FIRST ISSUE: POSITION UNDER THE PREVIOUS REGIME
36 The development for which consent was sought in this case did not fall within par.(a), par.(c) or par.(d) of s.76A(7) of the EPA Act, and so it could be State significant development only if it fell within par.(b) of s.76A(7), this requiring satisfaction of all three sub-paragraphs (i), (ii) and (iii).
37 Satisfaction of sub-paragraphs (ii) and (iii) could be supported by the 3 September 1999 declaration, while it was in force. This declaration expressed the Minister's opinion that each of the defined classes of development was of State or regional environmental significance, and declared it to be State significant development.
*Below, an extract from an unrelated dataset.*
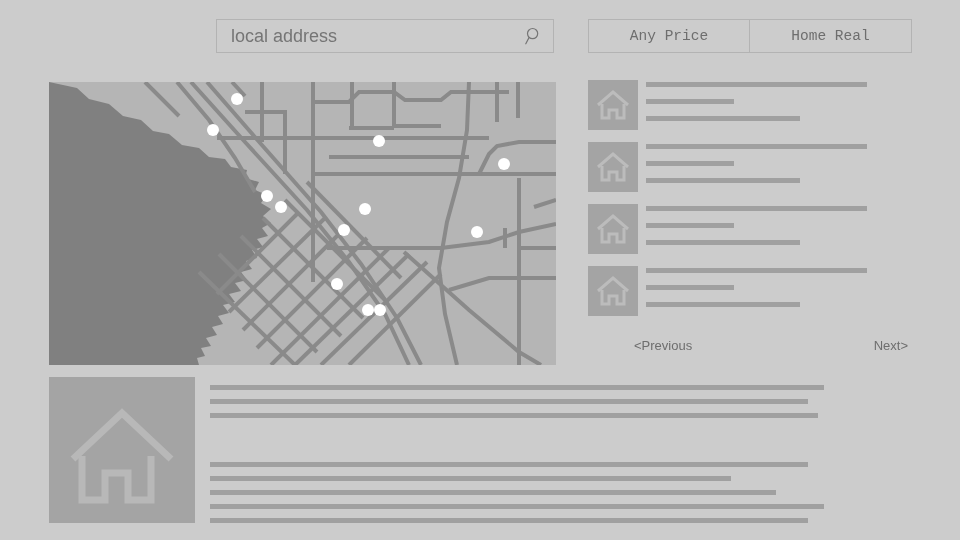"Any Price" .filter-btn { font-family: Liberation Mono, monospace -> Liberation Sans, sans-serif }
The development in this case would come within one of the defined classes if "in the opinion of the consent authority" one of three conditions was satisfied, the relevant one here being that "the project will employ more than 20 people".
38 One difficulty with this that was identified in argument was that the consent authority for this development application would not be the Minister unless the application was for State significant development; so that unless and until the consent authority formed the opinion that the project will employ more than 20 people, the application would not be for State significant development, and the consent authority would be the local authority and not the Minister. Of course, if the application had been made to the local authority, and it had formed the opinion that the project will employ more than 20 people, then (assuming sub-paragraph (i) of s.76A(7) was also satisfied) that opinion (if effectual) would have the result that the local authority was not the consent authority; so that this opinion would then be made ineffectual, giving rise to a contradiction. And there would still be the need for an opinion by the entity that was in truth the consent authority.
39 In my opinion, the better view is that an application for a development on a scale that would employ more than 20 people and that otherwise satisfied the requirements for State significant development should be made to the Minister; and so long as the Minister forms the opinion that the project will employ more than 20 people, then it may be taken that the Minister is the consent authority, so that this opinion is the requisite opinion. This might be considered a boot-straps exercise, but it involves no contradiction; and in my opinion it must be what was intended by the declaration.
40 The same result could also perhaps be reached on the basis that the application is for something identified as and potentially satisfying all the requirements of State significant development, for which the consent authority is the Minister; so that the Minister is "the consent authority" for the purposes of any opinion necessary in order that the development in fact satisfy all the requirements for it to be, in the result, State significant development.
41 The main focus of the primary judge's decision and the respondent's submissions was sub-paragraph (i).
42 Mr. Robertson SC for Gales submitted that the application was for a development which did not meet the site and operational requirements for that development, in that the development was not within rural and industrial zones, so that the development was prohibited. It was not possible, he submitted, to regard part of the development as permissible with consent, because the pipes and sea water intake facilities were an essential and integral part of the development.
43 In my opinion, this submission should not be accepted. While it is true that the project required both the tanks and associated structures on the one hand, and the pipes and sea water intake facilities on the other, nevertheless the application was for consent to use of land for a purpose, namely for tank-based aquaculture; and use of land in the rural zones for this purpose was permissible with consent. I see no reason for denying that, to that extent, the application was for consent to development that may be carried out with development consent, within s.76A(7)(b)(i). As pointed out by Mr. Williams SC for the Minister, this is consistent with s.80(4) and (5) of the EPA Act, which expressly provide for consent being given to part of the development for which it is sought, and consent to other parts being given at later times, and the prohibition in SEPP 62 was against the background of partial prohibition recognised in s.76A(8).
44 Plainly the application was for consent to development for an aquaculture industry project capable of satisfying the requirements of the 3 September 1999 declaration; so the development for which consent was sought was, subject to the formation of the requisite opinion and to the extent that it was on land in rural zones, State significant development within s.76A(7)(b). The other development comprised in the project, namely the pipes and sea water intake facility, is then taken to be State significant development by reason of s.76A(8)(a); and s.76A(8)(c) then has the effect that it too can be carried out with consent. Accordingly, I would decide this issue favourably to the appellants.
45 Mr. Williams also advanced an alternative submission that the whole of the proposed development was permissible with consent, because the site requirements limited to rural and industrial zones in SEPP 62 related only to the site of the tanks and associated structures, not to the pipes and sea water intake facilities which, according to cl.7 of Schedule 1 to SEPP 62, could be outside such zones. It is not necessary to consider this question.